» **PROBLEM STATEMENT**:
Please count the lines in the data below that hold the word "predmet", and give only the number.
____________
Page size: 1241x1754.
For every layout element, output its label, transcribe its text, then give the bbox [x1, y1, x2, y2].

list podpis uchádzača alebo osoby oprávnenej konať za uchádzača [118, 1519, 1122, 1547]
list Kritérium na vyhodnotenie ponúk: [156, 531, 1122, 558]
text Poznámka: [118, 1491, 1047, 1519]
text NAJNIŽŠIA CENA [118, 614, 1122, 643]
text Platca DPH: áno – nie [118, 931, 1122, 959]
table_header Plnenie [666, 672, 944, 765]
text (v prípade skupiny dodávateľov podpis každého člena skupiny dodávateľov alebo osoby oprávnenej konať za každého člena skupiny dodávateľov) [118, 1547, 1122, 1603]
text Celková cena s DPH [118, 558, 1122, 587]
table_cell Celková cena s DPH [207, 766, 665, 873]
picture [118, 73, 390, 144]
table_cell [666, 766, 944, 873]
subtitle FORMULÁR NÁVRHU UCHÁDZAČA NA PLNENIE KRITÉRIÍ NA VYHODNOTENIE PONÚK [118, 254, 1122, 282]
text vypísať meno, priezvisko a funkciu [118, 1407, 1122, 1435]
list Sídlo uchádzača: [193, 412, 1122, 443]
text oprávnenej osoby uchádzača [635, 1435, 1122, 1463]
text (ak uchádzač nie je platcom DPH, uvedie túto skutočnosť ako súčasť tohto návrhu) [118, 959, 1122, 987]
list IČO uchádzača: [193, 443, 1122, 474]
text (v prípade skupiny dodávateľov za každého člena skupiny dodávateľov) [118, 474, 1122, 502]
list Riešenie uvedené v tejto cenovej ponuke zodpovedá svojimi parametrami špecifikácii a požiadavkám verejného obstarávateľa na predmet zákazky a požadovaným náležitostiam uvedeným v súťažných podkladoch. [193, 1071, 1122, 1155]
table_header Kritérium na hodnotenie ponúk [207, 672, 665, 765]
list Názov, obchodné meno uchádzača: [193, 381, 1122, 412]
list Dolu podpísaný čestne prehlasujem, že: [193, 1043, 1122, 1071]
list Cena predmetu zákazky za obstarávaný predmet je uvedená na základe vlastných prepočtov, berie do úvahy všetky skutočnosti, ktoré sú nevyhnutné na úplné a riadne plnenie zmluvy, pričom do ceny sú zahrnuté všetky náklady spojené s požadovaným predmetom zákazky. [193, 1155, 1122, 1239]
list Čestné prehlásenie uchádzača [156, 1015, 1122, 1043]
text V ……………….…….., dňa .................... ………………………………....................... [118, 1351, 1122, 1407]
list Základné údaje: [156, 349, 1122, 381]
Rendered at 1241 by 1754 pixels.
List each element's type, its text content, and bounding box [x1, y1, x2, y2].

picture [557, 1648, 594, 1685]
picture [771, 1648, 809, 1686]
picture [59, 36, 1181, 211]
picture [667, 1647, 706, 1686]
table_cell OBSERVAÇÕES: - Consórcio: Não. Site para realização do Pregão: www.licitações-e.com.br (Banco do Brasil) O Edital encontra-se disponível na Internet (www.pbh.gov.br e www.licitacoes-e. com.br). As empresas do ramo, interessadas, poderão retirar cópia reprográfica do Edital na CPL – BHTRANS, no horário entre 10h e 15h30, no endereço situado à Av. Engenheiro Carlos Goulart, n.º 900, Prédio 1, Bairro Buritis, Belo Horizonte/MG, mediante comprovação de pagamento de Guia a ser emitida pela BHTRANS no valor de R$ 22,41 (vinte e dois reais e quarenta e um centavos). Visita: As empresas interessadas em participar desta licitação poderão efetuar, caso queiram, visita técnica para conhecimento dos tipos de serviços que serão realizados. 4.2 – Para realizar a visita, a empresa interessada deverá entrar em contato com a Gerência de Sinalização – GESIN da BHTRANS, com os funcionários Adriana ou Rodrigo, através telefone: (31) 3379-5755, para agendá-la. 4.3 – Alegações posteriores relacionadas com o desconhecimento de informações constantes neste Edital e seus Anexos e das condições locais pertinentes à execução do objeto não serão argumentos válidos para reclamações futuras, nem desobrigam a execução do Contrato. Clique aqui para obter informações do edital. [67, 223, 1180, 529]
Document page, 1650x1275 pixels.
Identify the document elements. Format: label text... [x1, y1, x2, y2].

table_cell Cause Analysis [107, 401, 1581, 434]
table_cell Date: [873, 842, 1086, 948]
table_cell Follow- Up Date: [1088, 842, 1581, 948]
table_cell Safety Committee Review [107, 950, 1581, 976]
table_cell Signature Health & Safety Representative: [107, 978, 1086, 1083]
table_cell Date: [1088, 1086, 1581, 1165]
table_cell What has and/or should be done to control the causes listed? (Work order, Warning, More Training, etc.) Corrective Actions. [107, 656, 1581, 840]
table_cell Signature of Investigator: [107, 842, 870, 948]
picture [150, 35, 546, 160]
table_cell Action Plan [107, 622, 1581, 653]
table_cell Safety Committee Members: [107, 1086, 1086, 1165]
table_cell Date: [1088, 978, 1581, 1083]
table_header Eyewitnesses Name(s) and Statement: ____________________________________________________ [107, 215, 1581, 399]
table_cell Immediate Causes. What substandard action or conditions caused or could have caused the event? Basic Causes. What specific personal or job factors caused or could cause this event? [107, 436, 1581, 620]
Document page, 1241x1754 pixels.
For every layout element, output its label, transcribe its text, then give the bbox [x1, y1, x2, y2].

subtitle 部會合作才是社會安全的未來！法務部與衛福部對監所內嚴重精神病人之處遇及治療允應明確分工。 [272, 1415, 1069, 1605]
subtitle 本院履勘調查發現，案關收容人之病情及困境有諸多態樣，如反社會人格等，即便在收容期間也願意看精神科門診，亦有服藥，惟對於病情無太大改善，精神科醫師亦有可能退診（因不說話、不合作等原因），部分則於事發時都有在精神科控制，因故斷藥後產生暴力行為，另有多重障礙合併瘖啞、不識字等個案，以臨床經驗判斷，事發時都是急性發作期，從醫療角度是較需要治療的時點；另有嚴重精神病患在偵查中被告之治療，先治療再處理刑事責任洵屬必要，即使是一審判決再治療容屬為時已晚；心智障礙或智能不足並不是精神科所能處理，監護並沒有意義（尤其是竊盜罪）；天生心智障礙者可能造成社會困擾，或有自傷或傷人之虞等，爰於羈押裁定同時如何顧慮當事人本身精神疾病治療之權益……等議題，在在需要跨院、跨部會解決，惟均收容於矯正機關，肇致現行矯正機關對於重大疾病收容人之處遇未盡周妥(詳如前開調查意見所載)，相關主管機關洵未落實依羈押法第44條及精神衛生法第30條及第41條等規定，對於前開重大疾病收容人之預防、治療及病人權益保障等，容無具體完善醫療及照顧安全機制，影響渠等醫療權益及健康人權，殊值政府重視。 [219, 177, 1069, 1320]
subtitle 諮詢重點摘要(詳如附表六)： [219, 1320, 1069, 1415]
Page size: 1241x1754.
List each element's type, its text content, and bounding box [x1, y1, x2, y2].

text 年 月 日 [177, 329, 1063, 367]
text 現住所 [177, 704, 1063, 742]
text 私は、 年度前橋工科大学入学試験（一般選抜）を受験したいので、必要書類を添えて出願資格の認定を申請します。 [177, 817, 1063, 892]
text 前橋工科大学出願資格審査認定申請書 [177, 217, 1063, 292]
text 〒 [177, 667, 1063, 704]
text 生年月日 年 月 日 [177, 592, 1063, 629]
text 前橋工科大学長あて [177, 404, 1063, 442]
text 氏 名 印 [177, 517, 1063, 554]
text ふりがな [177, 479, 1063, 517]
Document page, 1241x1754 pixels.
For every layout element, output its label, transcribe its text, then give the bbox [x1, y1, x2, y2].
____________
» **EXERCISE RESULT**:
2